Do planks make you run faster? I say this is debatable, but without a doubt working your core makes you a more injury proof runner.
I DO NOT believe that planks are the be all end of all of movements to work our core, they are a movement with a lot of benefits for runners.
While strength training forces you to engage the core and you should be thinking about it during a run, there’s something about getting abs to show that drives many of us to spend a little extra time working out core when we might otherwise skip it.
The plank seems to have gained legendary status as something to help with that.
Unfortunately when the plank became popular, everyone resorted to simply holding it for minutes on end. That’s a cool party trick I suppose, but not the most effective way to get your core engaged and of course improve your running as well.
Is a 5 minute plank good?
Sure it’s impressive, but usually a sign you’re not planking correctly.
In a true plank, you aren’t just holding the position, you are actively squeezing your core, your glutes, your quads and your shoulders.
Once you are CORRECTLY doing a plank the benefits run deep:
- Full body strength movement
- Can help to create flatter abs and eventually with definition
- Activating the transverse abdominal muscles for better posture and stability
- Can help with back pain as you build that complete core control
But why simply hold a static plank? We know that from a plank position you can do a LOT of movements which will help to target the obliques (for that whittled middle we hear about) and engage more of the hips and glutes to keep our runner knees happy.
We need to get dynamic to get the benefits in sport and life! Which is to say that you need to be able to activate your core WHILE RUNNING, so holding static position isn’t the best way to ingrain that in your brain.
It’s also decreases some of the plank benefits if you never utilize it as part of a movement. Imagine the additional benefits to grabbing something quickly off the floor and having your whole body be stable and ready for the movement.
Complete 3 rounds of 10 reps per side for each move, after an easy run.

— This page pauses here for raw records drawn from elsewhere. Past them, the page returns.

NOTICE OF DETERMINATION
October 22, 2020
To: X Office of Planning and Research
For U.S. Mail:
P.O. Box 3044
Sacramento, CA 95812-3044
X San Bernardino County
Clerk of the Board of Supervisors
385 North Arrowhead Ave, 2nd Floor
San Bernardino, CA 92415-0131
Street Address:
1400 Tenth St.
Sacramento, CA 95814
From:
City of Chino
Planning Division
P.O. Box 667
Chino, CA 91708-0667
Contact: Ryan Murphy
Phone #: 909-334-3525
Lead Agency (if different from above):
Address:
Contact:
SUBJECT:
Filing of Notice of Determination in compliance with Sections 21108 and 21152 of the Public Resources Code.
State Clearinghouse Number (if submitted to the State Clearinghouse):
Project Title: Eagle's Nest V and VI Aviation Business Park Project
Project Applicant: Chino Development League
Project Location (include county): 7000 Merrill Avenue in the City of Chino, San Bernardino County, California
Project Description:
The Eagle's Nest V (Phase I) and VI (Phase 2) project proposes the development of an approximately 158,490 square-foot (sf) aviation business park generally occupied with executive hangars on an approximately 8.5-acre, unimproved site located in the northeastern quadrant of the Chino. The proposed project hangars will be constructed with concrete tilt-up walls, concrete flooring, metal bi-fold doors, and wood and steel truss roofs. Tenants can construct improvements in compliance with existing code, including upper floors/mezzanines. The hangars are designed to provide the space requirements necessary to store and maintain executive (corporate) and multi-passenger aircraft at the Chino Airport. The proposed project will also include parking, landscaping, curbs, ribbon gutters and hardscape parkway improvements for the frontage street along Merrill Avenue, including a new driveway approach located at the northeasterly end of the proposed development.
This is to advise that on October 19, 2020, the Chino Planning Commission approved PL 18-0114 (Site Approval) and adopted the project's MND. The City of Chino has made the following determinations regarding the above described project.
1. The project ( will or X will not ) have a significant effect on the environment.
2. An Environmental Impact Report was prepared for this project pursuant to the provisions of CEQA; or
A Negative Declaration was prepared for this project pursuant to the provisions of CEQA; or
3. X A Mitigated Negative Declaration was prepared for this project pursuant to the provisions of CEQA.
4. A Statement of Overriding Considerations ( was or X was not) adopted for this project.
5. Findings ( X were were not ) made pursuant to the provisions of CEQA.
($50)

All moves are described below and you might find many reminiscent of Pilates for Runners because that’s the kind of core control we’re after.
Plank Twist Kick
From plank position, kick left leg under your body to right side. Drop the foot and drop hip down, then raise back up and return to plank. Repeat on opposite side.
Downward Dog to Reverse
From downward dog roll forward in to a plank, put weight on left hand and move right leg to the left, flipping your body over and stretching out. Return to plank, then downdog.
Single Arm Plank
From a straight arm plank, pick up right arm and hold for 2 seconds, lower, then pick up left arm. Excellent if you have a friend to high five across from you!
Side plank crunch
From side plank position, put hand behind head and twist to the side. You should feel your hips pull up as you really engage the obliques.
From a kneeling position slightly lean back until you feel quads and core engage, then push hips forward to pull back up using core and not legs.
What’s your favorite dynamic ab move?